Rewrite the lines from the one containing "فهم تطور المجتمعات" through the one containing "تضمن هذه التنوع" as a Markdown table with the columns Row and Text, numbering each line and leaving out blank lines.

→ **THE INPUT**:

- - - - - - -

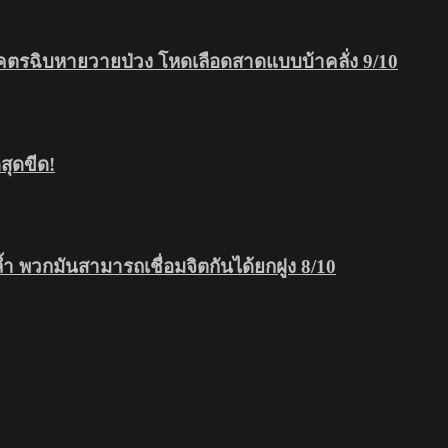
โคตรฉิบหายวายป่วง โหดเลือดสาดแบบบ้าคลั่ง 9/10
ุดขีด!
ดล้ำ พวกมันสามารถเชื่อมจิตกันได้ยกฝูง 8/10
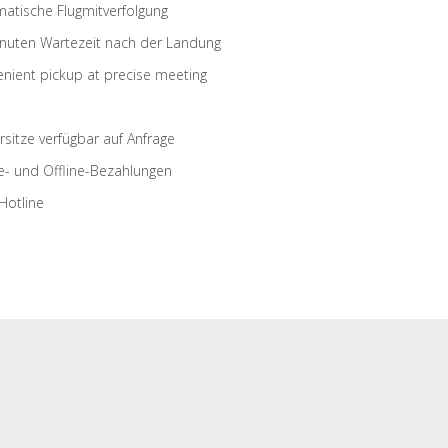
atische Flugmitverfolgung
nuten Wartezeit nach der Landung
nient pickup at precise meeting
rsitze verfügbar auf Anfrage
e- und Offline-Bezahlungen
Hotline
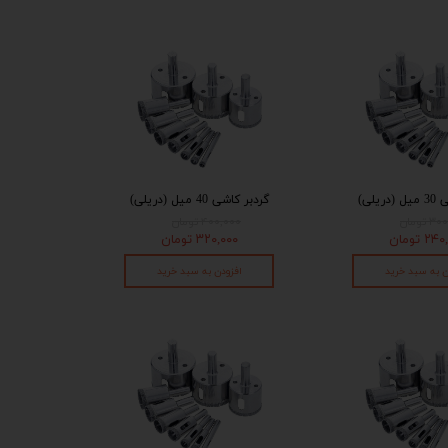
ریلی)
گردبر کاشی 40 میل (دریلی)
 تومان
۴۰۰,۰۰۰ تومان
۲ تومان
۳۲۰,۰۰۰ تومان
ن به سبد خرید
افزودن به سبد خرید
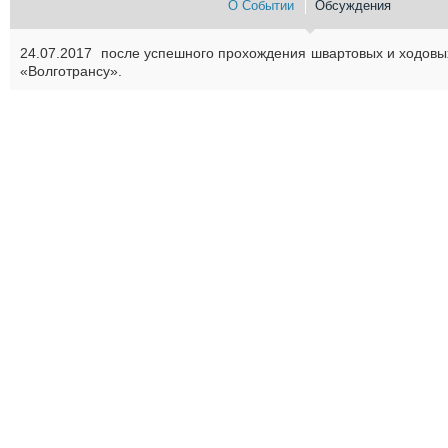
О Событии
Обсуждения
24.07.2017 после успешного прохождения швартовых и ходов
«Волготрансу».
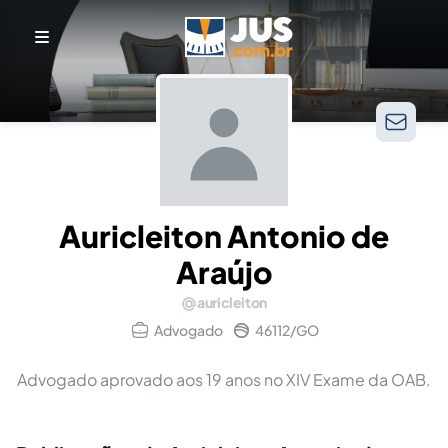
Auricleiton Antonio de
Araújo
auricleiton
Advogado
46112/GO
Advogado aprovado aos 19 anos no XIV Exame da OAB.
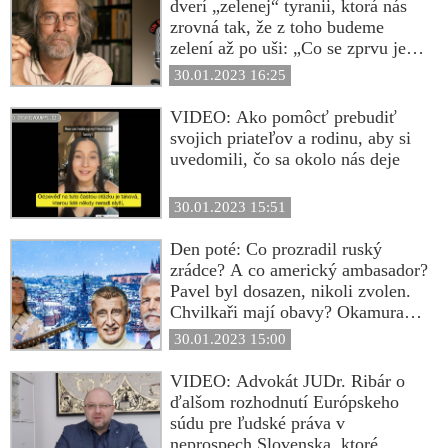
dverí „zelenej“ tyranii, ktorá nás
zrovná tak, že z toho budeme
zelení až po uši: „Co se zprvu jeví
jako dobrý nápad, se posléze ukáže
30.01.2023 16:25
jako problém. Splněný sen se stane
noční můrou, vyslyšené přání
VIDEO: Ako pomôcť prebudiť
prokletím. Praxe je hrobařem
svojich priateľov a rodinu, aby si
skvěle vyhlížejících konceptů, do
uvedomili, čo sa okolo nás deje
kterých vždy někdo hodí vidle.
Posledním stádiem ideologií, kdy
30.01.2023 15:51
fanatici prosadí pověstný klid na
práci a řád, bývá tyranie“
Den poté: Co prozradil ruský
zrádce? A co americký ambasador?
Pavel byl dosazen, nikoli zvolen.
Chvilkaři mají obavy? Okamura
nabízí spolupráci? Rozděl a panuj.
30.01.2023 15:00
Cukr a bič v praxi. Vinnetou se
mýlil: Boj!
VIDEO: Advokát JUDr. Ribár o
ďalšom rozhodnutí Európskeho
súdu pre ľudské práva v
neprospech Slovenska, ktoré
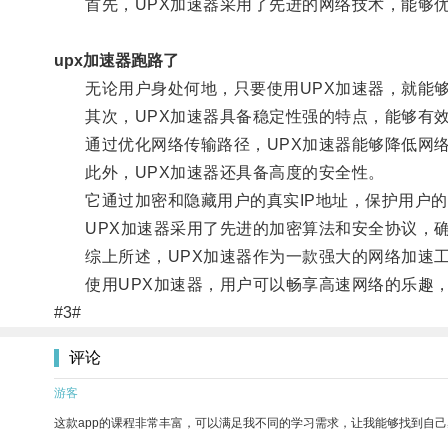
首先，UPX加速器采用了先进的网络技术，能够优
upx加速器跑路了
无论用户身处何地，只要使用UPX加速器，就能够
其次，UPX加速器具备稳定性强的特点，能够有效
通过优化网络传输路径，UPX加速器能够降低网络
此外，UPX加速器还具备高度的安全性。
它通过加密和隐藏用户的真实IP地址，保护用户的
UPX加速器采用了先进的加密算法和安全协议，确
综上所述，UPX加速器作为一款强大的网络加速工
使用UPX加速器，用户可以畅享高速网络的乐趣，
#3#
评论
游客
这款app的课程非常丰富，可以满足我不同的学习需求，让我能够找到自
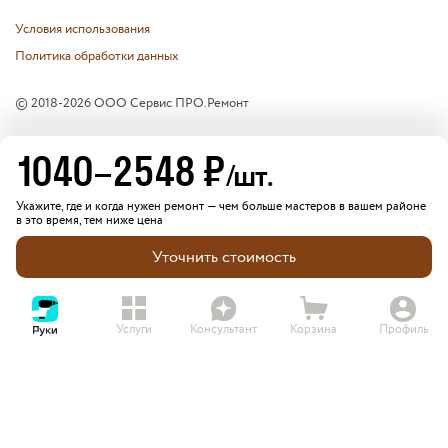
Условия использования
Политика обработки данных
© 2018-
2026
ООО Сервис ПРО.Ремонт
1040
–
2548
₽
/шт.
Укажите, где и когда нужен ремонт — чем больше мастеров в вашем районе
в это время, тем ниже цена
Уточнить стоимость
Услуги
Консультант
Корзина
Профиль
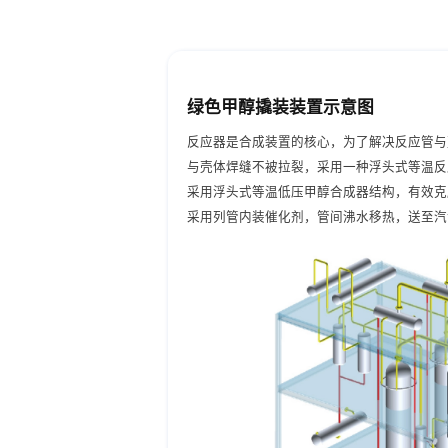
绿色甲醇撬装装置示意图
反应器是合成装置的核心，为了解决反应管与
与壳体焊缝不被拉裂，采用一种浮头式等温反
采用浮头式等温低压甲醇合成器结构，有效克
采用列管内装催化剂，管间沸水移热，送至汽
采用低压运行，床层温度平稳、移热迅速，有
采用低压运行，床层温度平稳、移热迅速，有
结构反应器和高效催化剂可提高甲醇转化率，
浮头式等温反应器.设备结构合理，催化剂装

- - - - - - -

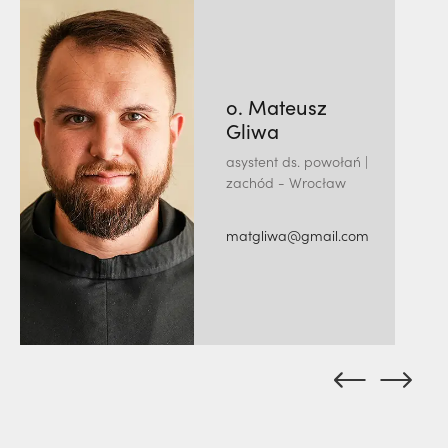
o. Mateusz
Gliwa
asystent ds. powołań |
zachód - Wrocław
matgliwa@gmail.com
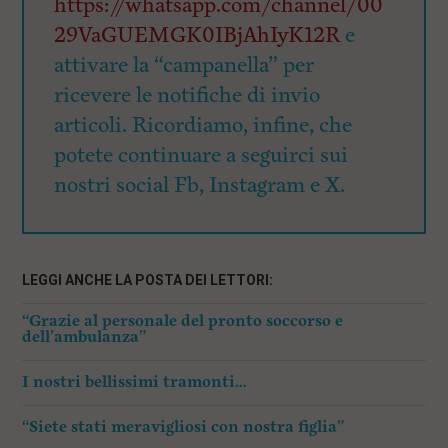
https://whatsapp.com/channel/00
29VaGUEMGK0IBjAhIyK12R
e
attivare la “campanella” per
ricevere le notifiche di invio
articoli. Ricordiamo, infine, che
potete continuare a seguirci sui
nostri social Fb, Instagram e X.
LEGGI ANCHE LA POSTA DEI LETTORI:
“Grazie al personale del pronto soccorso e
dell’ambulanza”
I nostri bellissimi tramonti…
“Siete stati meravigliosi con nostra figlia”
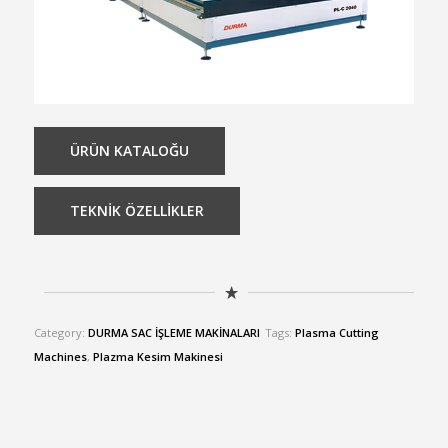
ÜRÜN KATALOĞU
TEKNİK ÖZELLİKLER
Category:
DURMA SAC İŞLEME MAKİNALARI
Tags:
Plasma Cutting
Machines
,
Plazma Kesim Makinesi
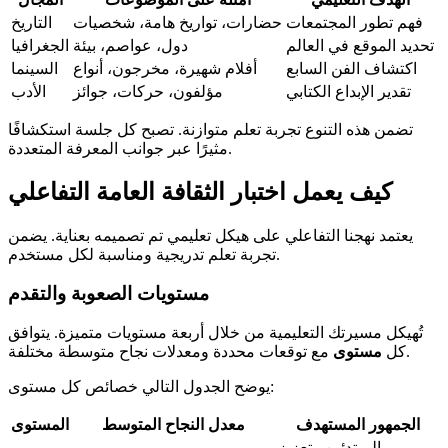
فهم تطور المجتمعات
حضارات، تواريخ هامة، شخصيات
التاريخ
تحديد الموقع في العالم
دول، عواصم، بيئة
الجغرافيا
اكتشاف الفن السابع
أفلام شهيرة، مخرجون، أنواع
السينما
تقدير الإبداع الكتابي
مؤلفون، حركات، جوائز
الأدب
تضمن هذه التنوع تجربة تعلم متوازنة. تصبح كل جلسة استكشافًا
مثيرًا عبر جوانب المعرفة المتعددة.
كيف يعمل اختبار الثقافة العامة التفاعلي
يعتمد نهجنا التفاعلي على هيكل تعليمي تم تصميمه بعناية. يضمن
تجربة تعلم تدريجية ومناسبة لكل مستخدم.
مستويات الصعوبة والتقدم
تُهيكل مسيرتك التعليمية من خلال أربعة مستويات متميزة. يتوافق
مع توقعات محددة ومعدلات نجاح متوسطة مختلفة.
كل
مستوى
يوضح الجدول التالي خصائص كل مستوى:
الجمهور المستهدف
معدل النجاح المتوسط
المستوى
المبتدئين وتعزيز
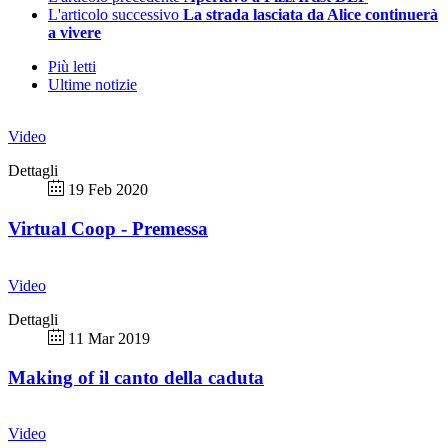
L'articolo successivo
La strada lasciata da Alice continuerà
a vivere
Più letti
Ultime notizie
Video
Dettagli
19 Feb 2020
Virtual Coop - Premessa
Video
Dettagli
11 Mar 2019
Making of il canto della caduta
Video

- - - - - - -

→ **RESPONSE BOX**:
| Row | Text |
|---|---|
| 1 | فهم تطور المجتمعات |
| 2 | حضارات، تواريخ هامة، شخصيات |
| 3 | التاريخ |
| 4 | تحديد الموقع في العالم |
| 5 | دول، عواصم، بيئة |
| 6 | الجغرافيا |
| 7 | اكتشاف الفن السابع |
| 8 | أفلام شهيرة، مخرجون، أنواع |
| 9 | السينما |
| 10 | تقدير الإبداع الكتابي |
| 11 | مؤلفون، حركات، جوائز |
| 12 | الأدب |
| 13 | تضمن هذه التنوع تجربة تعلم متوازنة. تصبح كل جلسة استكشافًا |